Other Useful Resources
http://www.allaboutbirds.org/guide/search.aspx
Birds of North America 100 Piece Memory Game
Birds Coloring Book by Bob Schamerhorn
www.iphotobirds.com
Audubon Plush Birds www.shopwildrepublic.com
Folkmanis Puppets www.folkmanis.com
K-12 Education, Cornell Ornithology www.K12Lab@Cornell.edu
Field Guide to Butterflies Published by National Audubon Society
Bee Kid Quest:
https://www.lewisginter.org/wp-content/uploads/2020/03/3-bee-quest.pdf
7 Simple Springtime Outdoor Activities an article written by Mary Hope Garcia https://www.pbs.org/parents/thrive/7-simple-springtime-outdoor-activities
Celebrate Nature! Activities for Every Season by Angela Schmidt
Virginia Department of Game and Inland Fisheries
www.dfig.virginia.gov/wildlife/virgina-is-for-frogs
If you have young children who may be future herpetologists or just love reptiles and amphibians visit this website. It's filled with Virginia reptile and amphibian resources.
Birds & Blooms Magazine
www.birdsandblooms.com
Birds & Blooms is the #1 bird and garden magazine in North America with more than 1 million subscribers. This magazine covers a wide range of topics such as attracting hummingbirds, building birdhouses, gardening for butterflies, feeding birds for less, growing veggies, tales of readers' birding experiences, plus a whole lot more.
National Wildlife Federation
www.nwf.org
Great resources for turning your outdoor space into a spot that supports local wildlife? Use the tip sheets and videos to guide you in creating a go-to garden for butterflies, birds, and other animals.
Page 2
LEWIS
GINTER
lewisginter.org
+ + +
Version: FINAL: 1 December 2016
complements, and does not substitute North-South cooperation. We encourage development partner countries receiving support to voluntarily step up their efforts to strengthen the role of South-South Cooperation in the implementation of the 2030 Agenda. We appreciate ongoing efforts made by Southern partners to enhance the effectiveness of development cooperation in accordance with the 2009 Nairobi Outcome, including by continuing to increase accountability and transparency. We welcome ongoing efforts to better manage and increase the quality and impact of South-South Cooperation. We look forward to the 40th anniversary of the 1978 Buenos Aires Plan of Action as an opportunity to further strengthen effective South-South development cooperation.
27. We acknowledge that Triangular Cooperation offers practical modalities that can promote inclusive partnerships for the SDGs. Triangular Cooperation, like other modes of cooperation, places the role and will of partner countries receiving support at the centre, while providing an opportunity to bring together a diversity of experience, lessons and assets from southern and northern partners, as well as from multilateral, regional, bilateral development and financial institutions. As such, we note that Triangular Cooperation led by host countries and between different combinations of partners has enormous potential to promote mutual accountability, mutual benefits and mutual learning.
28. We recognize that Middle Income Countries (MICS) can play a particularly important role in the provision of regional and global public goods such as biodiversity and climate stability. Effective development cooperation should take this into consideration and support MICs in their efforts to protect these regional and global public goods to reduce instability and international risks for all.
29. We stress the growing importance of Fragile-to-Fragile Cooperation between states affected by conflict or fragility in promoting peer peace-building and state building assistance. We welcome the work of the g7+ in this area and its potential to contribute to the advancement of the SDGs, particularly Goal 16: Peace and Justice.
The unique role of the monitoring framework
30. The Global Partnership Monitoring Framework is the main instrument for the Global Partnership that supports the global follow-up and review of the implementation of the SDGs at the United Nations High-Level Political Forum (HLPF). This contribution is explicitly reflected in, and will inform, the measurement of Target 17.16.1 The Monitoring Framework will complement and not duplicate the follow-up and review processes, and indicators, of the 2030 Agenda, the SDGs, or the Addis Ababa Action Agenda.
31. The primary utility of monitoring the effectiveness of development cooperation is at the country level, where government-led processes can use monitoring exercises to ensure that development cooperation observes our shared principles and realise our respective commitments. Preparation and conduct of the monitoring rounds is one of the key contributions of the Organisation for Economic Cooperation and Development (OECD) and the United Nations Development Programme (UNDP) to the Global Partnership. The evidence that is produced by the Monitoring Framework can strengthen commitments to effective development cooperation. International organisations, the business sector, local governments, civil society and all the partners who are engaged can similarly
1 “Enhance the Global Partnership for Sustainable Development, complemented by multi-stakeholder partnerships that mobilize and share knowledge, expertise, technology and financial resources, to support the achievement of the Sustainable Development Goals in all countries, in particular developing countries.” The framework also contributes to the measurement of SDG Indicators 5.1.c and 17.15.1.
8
+ + +
* Assignment *
What do the lines above say from the one containing "www.iphotobirds.com" down to the one containing "7 Simple Springtime"? Return them exactly, both end lines included, and only them.

* Final answer *
www.iphotobirds.com
Audubon Plush Birds www.shopwildrepublic.com
Folkmanis Puppets www.folkmanis.com
K-12 Education, Cornell Ornithology www.K12Lab@Cornell.edu
Field Guide to Butterflies Published by National Audubon Society
Bee Kid Quest:
https://www.lewisginter.org/wp-content/uploads/2020/03/3-bee-quest.pdf
7 Simple Springtime Outdoor Activities an article written by Mary Hope Garcia https://www.pbs.org/parents/thrive/7-simple-springtime-outdoor-activities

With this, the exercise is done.